WHAT TO PRODUCE: Convert the lines in the records below, from the line containing "s2cDNASampleNumber: median 10.5, box" through the line containing "librarySampleNumber: median 10.5, box", into a Markdown table with the columns Row and Line, omitting any blank lines. Place the row number under Row and the line under Line.

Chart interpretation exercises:
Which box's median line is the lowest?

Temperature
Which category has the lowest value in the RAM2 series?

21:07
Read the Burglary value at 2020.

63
---
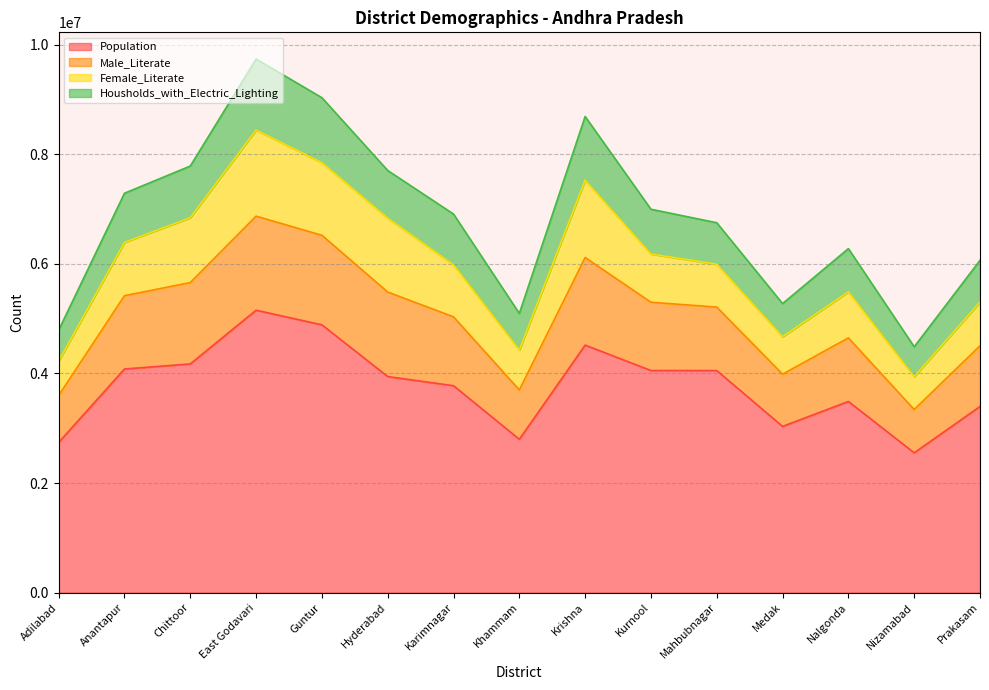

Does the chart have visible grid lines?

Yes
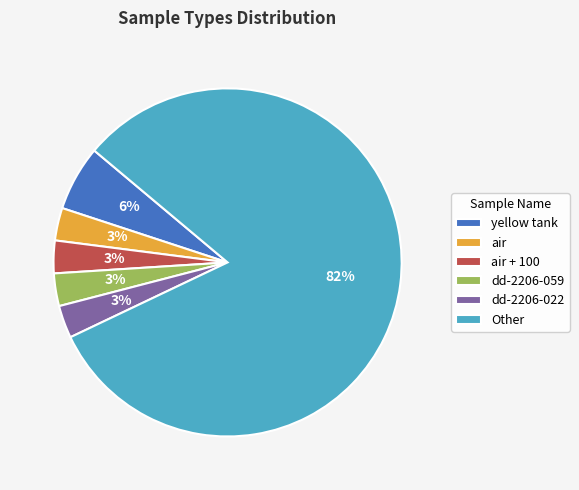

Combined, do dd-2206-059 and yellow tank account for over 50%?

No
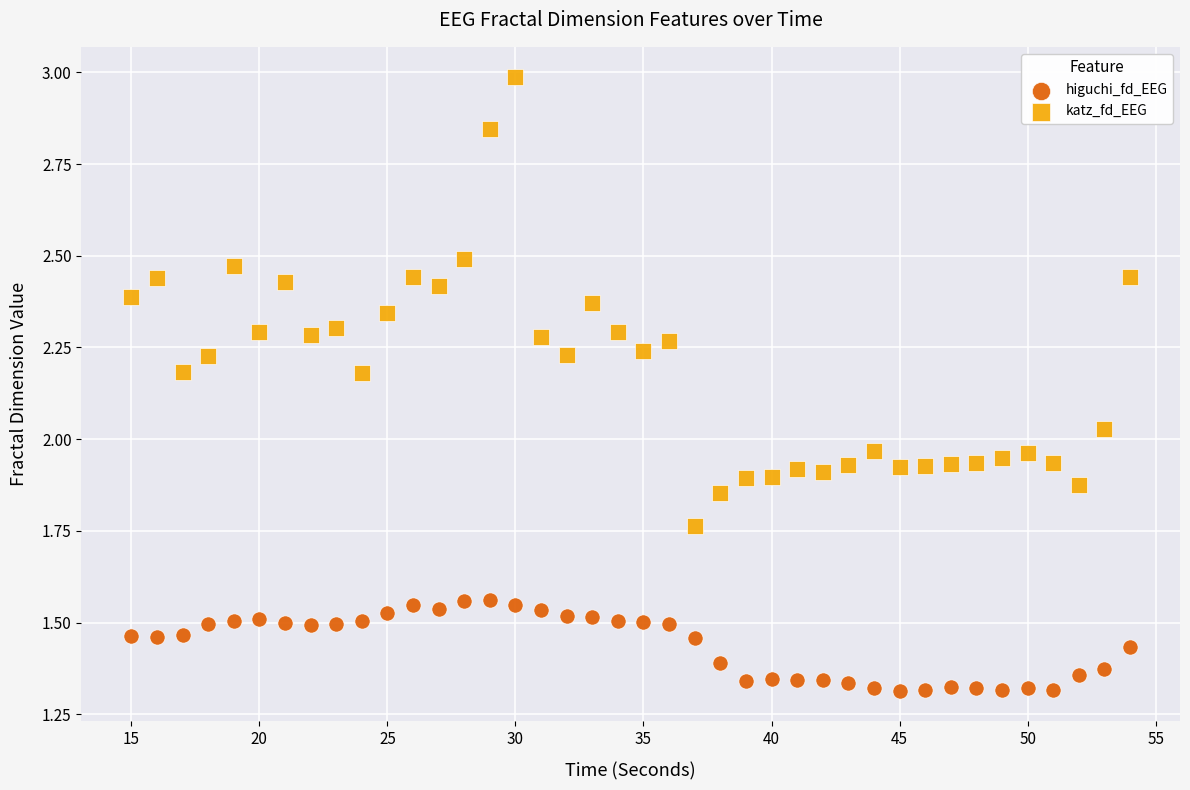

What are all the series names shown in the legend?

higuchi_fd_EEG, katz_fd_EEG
==
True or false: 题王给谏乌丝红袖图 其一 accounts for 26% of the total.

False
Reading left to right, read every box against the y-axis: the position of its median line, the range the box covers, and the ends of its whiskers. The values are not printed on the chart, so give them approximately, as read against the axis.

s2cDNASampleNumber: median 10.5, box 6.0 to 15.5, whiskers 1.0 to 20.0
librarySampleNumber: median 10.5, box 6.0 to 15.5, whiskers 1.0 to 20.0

RESULT OF THIS EXERCISE:
| Row | Line |
|---|---|
| 1 | s2cDNASampleNumber: median 10.5, box 6.0 to 15.5, whiskers 1.0 to 20.0 |
| 2 | librarySampleNumber: median 10.5, box 6.0 to 15.5, whiskers 1.0 to 20.0 |